Aunt Olla called tonight. She has a bad cold. Colds stick around longer when you are 92 years old. But she's got plenty of chicken soup on hand, good thing. And echinacea. And zinc. And vitamin C. I had forwarded a letter to her from somebody who had once been her student in country school, so she called about that.

Olla was quite a teacher. She taught in a country school near Lake Park for six years, and it was her favorite. Some of her students from that school still visit her at least once per year. She's outlived half of them, I think.

On the road again...

Traveled to Crookston and Grand Forks today, peddling books.

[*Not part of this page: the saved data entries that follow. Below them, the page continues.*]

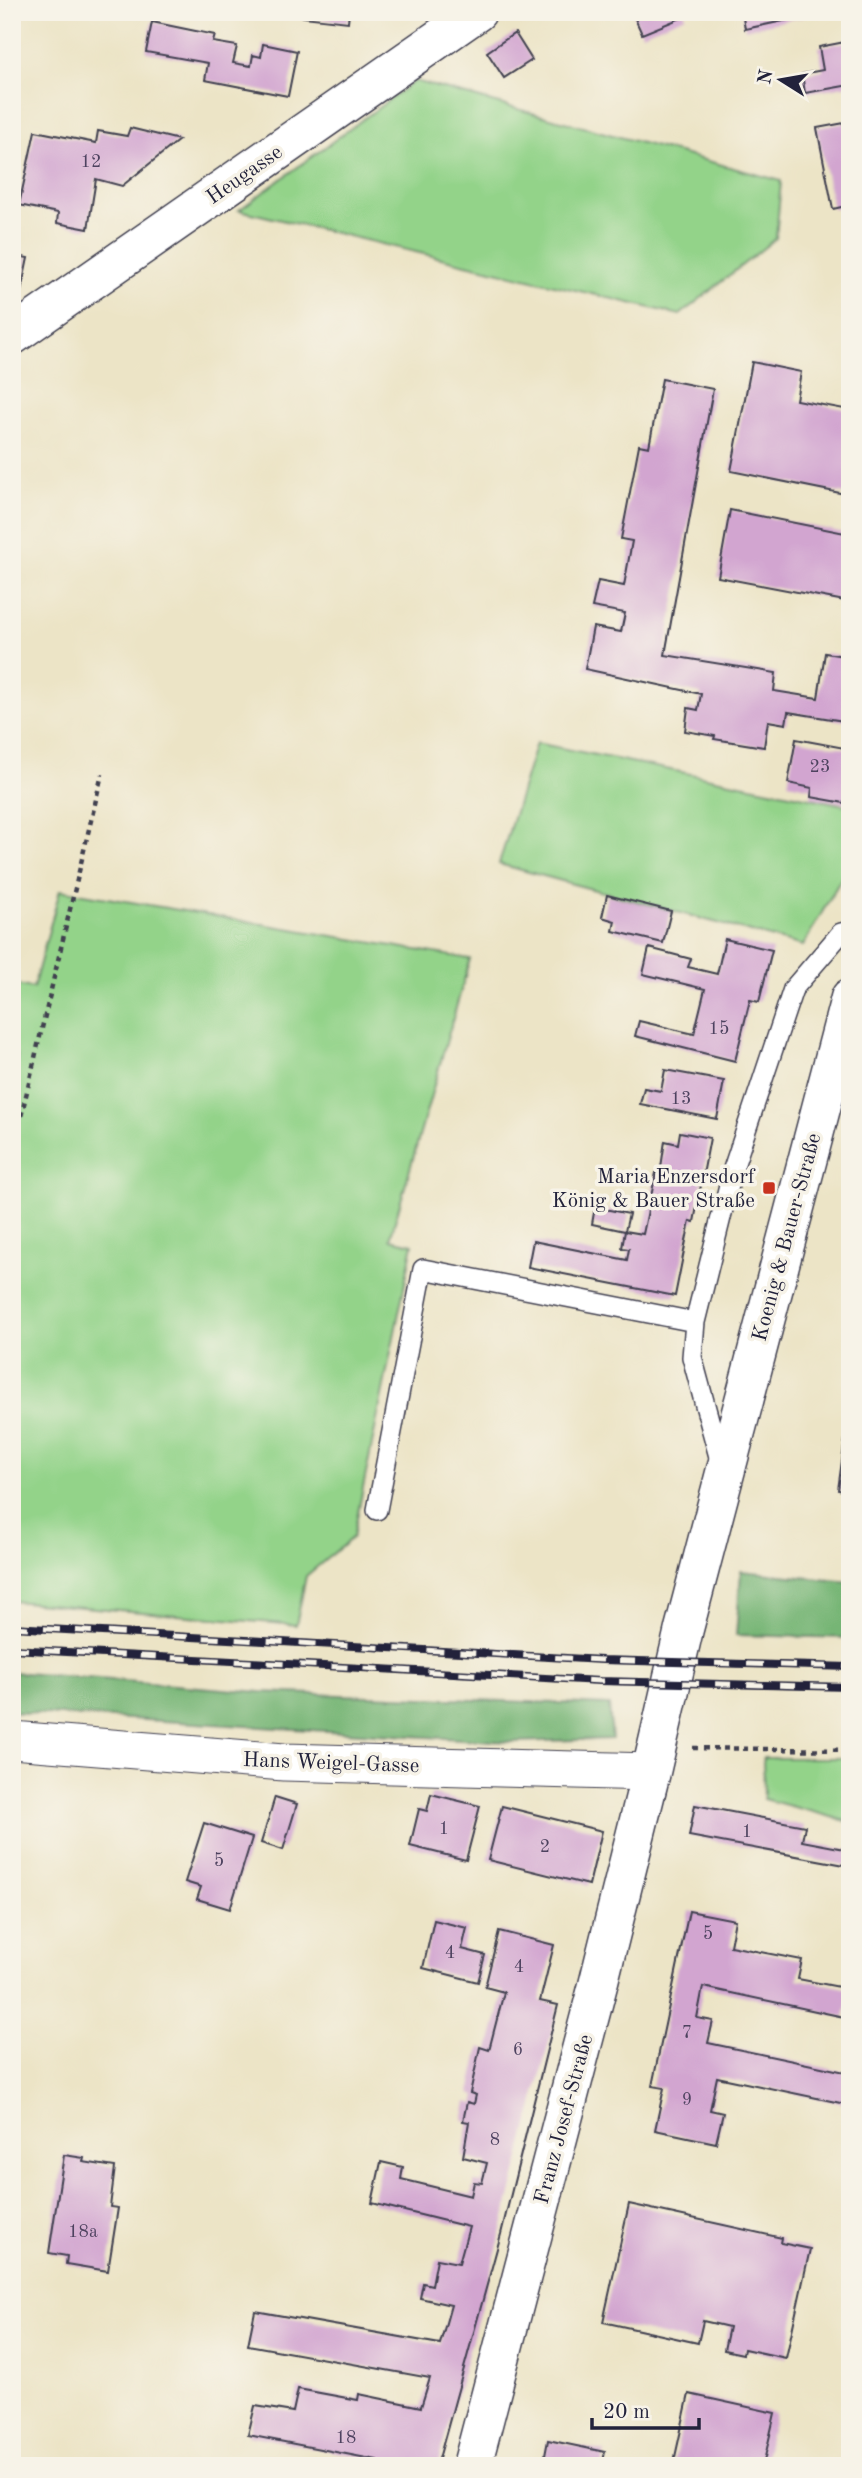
<svg xmlns="http://www.w3.org/2000/svg" width="862" height="2478" viewBox="0 0 862 2478" font-family="'Old Standard TT',serif">
<style>
.green{fill:#93d389;stroke:#5a7a62;stroke-width:2}
.forest{fill:#76b575;stroke:#4c6c58;stroke-width:2}
.building{fill:#d2a5d0}
.lines{fill:none;stroke-linecap:round;stroke-linejoin:round}
.lane-casing{stroke:#403f50;stroke-width:22}
.street-casing{stroke:#403f50;stroke-width:39}
.secondary-casing{stroke:#403f50;stroke-width:41}
.path{stroke:#403f50;stroke-width:4.5;stroke-dasharray:5 5;stroke-linecap:butt}
.lane{stroke:#fff;stroke-width:19}
.street{stroke:#fff;stroke-width:37}
.secondary{stroke:#fff;stroke-width:38}
.rail-casing{stroke:#22223b;stroke-width:8}
.rail{stroke:#f7f3e8;stroke-width:5;stroke-dasharray:16;stroke-linecap:butt}
.poi-dot{fill:#c8321e;stroke:#f7f3e8;stroke-width:2.5}
.labels{text-anchor:middle;stroke-width:7;stroke-linejoin:round;paint-order:stroke}
.number-label{font-size:18px;fill:#4e4360}
.street-label{font-size:21px;fill:#22223b;stroke:#f7f3e8}
.poi-label{font-size:21px;fill:#22223b;stroke:#f7f3e8;text-anchor:end}
</style>
<rect width="100%" height="100%" fill="#f7f3e8"/>
<filter id="ink" filterUnits="userSpaceOnUse"><feTurbulence type="fractalNoise" baseFrequency=".0143" numOctaves="2"/><feDisplacementMap in="SourceGraphic" scale="14" xChannelSelector="R" yChannelSelector="G"/><feConvolveMatrix kernelMatrix="1 2 1 2 8 2 1 2 1" color-interpolation-filters="sRGB"/></filter>
<filter id="wash" filterUnits="userSpaceOnUse"><feTurbulence type="fractalNoise" baseFrequency=".00686" numOctaves="4" result="noise"/><feDisplacementMap in="SourceGraphic" scale="28" xChannelSelector="R" yChannelSelector="G"/><feGaussianBlur stdDeviation="1.57" result="paint"/><feColorMatrix in="noise" values="0 0 0 0 0 0 0 0 0 0 0 0 0 0 0 0 0 1.4 0 .05"/><feComposite in="paint" operator="in"/></filter>
<g filter="url(#wash)">
<rect width="100%" height="100%" fill="#ece4c6"/>
<path class="green" d="M415,81L781,181L776,238L680,315L239,210Z
M536,743L850,806V863L803,946L499,864Z
M60,890L470,959L390,1239L413,1244L353,1537L306,1576L296,1625L12,1601V1088L17,1055L12,1054V984L33,988Z
M763,1758H850V1822L764,1799Z"/>
<path class="forest" d="M741,1571L850,1582V1638L736,1635Z
M12,1672L261,1692L609,1705L612,1739L510,1742L12,1712Z"/>
<g id="blocks">
<path class="building" d="M304,12H349L348,22L303,17Z
M632,12H684L686,16L642,34Z
M742,12H822V13L745,29Z
M152,22L215,35L213,42L237,46L233,63L251,66L253,55L261,57L263,44L297,51L288,96L205,80L208,63L146,52Z
M515,33L532,60L504,78L487,52Z
M850,41V85L805,93L802,74L823,70L819,47Z
M850,122V205L833,209L817,128Z
M130,128L179,140L122,186L96,179L88,229L57,223L58,213L19,205L35,131L96,143L98,131L127,136Z
M12,255L28,258L20,296L12,294Z
M752,362L801,372L796,400L850,410V495L731,471Z
M662,379L713,389L665,655L776,673L774,691L818,698L825,653L850,657L847,670H850V722L788,712L786,724L768,721L764,747L714,739L715,736L685,731L688,708L698,710L701,694L585,669L593,627L621,632L625,613L592,607L598,581L624,586L632,541L621,539L639,445L649,447Z
M730,510L850,534V602L718,577Z
M796,739L850,749V804L811,797L812,788L788,783Z
M607,895L671,911L663,943L613,931L615,921L602,917Z
M725,939L772,950L759,1002L750,1000L735,1061L635,1036L639,1021L694,1034L705,989L643,974L649,948L691,959L688,967L717,974Z
M665,1070L724,1081L717,1119L640,1104L644,1088L661,1091Z
M680,1132L710,1138L694,1222L690,1221L675,1296L528,1267L533,1241L627,1260L629,1249L622,1248L625,1231L643,1234L656,1173L660,1174L665,1141L678,1144Z
M595,1207L629,1214L625,1231L592,1224Z
M848,1417L850,1418V1492L838,1490Z
M431,1794L480,1806L466,1860L410,1846L419,1809L427,1811Z
M275,1797L297,1804L283,1850L261,1843Z
M695,1805L805,1826L802,1841L850,1850V1866L689,1836Z
M502,1806L602,1831L589,1885L488,1860Z
M204,1823L252,1838L230,1909L197,1899L201,1887L185,1882Z
M689,1911L735,1920L730,1946L802,1960L798,1979L850,1989L844,2017L703,1987L697,2018L713,2021L708,2043L850,2073V2105L717,2077L710,2110L723,2113L716,2143L655,2130L664,2088L652,2086Z
M434,1920L467,1928L462,1949L485,1955L478,1982L423,1968Z
M499,1931L554,1945L540,2001L558,2005L501,2234L437,2466H375L377,2460L248,2435L255,2406L293,2412L298,2389L358,2400L359,2394L421,2407L430,2378L248,2345L255,2311L440,2344L451,2305L420,2298L423,2283L432,2285L437,2259L459,2263L469,2227L372,2203L381,2162L403,2167L401,2179L471,2196L474,2182L482,2183L487,2163L463,2157L469,2122L463,2121L467,2102L474,2104L476,2095L470,2093L480,2047L489,2050L504,1992L485,1987Z
M64,2155L84,2158L83,2162L115,2167L110,2207L118,2208L108,2271L66,2264L67,2256L49,2253Z
M629,2204L782,2238L781,2243L810,2249L786,2358L744,2349L743,2354L724,2350L729,2327L703,2321L698,2343L603,2322Z
M689,2394L775,2413L763,2466H673Z
M548,2440L605,2452L602,2466H543Z"/>
</g>
</g>
<g filter="url(#ink)">
<use href="#blocks" fill-opacity="0" stroke="#403f50" stroke-width="2"/>
<g class="lines">
<g class="lane-casing">
<path id="lane" d="M721,1464L692,1357L695,1322L733,1169L793,989L841,933L850,931
M377,1510L423,1269L695,1322"/>
</g>
<g class="street-casing">
<path id="street" d="M12,1740L284,1762L651,1772"/>
</g>
<g class="secondary-casing">
<path id="secondary" d="M12,336L477,12
M472,2466L598,1985L651,1772L684,1629L850,998"/>
</g>
<path class="path" d="M12,1155L102,774
M693,1748L850,1750"/>
<use href="#lane" class="lane"/>
<use href="#street" class="street"/>
<use href="#secondary" class="secondary"/>
<g class="rail-casing">
<path id="rail" d="M12,1627L602,1660L850,1667
M12,1649L600,1681L850,1687"/>
</g>
<use href="#rail" class="rail"/>
</g>
</g>
<rect class="poi-dot" x="762" y="1181" width="14" height="14" rx="3.5"/>
<g class="labels">
<g class="number-label">
<text x="91" y="167">12</text>
<text x="820" y="772">23</text>
<text x="719" y="1034">15</text>
<text x="681" y="1104">13</text>
<text x="444" y="1834">1</text>
<text x="747" y="1837">1</text>
<text x="545" y="1852">2</text>
<text x="219" y="1866">5</text>
<text x="708" y="1939">5</text>
<text x="450" y="1958">4</text>
<text x="519" y="1972">4</text>
<text x="687" y="2038">7</text>
<text x="518" y="2055">6</text>
<text x="687" y="2105">9</text>
<text x="495" y="2145">8</text>
<text x="83" y="2237">18a</text>
<text x="346" y="2443">18</text>
</g>
<g class="street-label">
<text transform="translate(244 174) rotate(-35)" y="7">Heugasse</text>
<text transform="translate(786 1237) rotate(-75)" y="7">Koenig &amp; Bauer-Straße</text>
<text transform="translate(331 1762) rotate(2)" y="7">Hans Weigel-Gasse</text>
<text transform="translate(563 2119) rotate(-75)" y="7">Franz Josef-Straße</text>
</g>
<g class="poi-label">
<text x="755" y="1183">Maria Enzersdorf<tspan x="755" dy="24">König &amp; Bauer Straße</tspan></text>
</g>
</g>
<rect width="862" height="2478" fill="none" stroke="#f7f3e8" stroke-width="42"/>
<g transform="translate(781 80) rotate(281)" stroke="#f7f3e8" stroke-width="5" paint-order="stroke">
<path d="M0-5L12 26L0 18L-12 26Z" fill="#22223b"/>
<text y="-10" font-size="19" font-weight="bold" text-anchor="middle" fill="#22223b">N</text>
</g>
<path d="M592 2418v10h107v-10" fill="none" stroke="#22223b" stroke-width="3.5"/>
<text x="603" y="2418" font-size="21" fill="#22223b" stroke="#f7f3e8" stroke-width="5" paint-order="stroke">20 m</text>
</svg>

What a beautiful day to be out for a drive. Got so taken up with the weather that I forget half the things I was assigned to pick up in Grand Forks. So, I had better go somewhere civilized tomorrow, too. Maybe Detroit Lakes. Or Bemidji.

November 17th

A man the neighbors probably think is crazy...

A few weeks ago, Ken poked his head in my office to say somebody was here to see me. He had a twinkle in his eye and an impish grin which told me he had something up his sleeve.

In came a little old man in dirty clothes several sizes too large. He had few teeth and grey stubble. His crumpled, limp seed cap was piled on his head like dirty laundry.


People put the darndest notes with their orders for books. An order today from a man in Detroit Lakes included a note which said that he especially liked my article about Fenway Park, since his father took care of the plumbing at Fenway for 35 years. This gentleman "grew up in the bleachers" at Fenway, he said, and misses the park a great deal. What a childhood that must have been!

Another wrote a long letter about saving barns, and a third told about his barbarian (his term, not mine) relatives who tore down the old buildings on his parents' farm.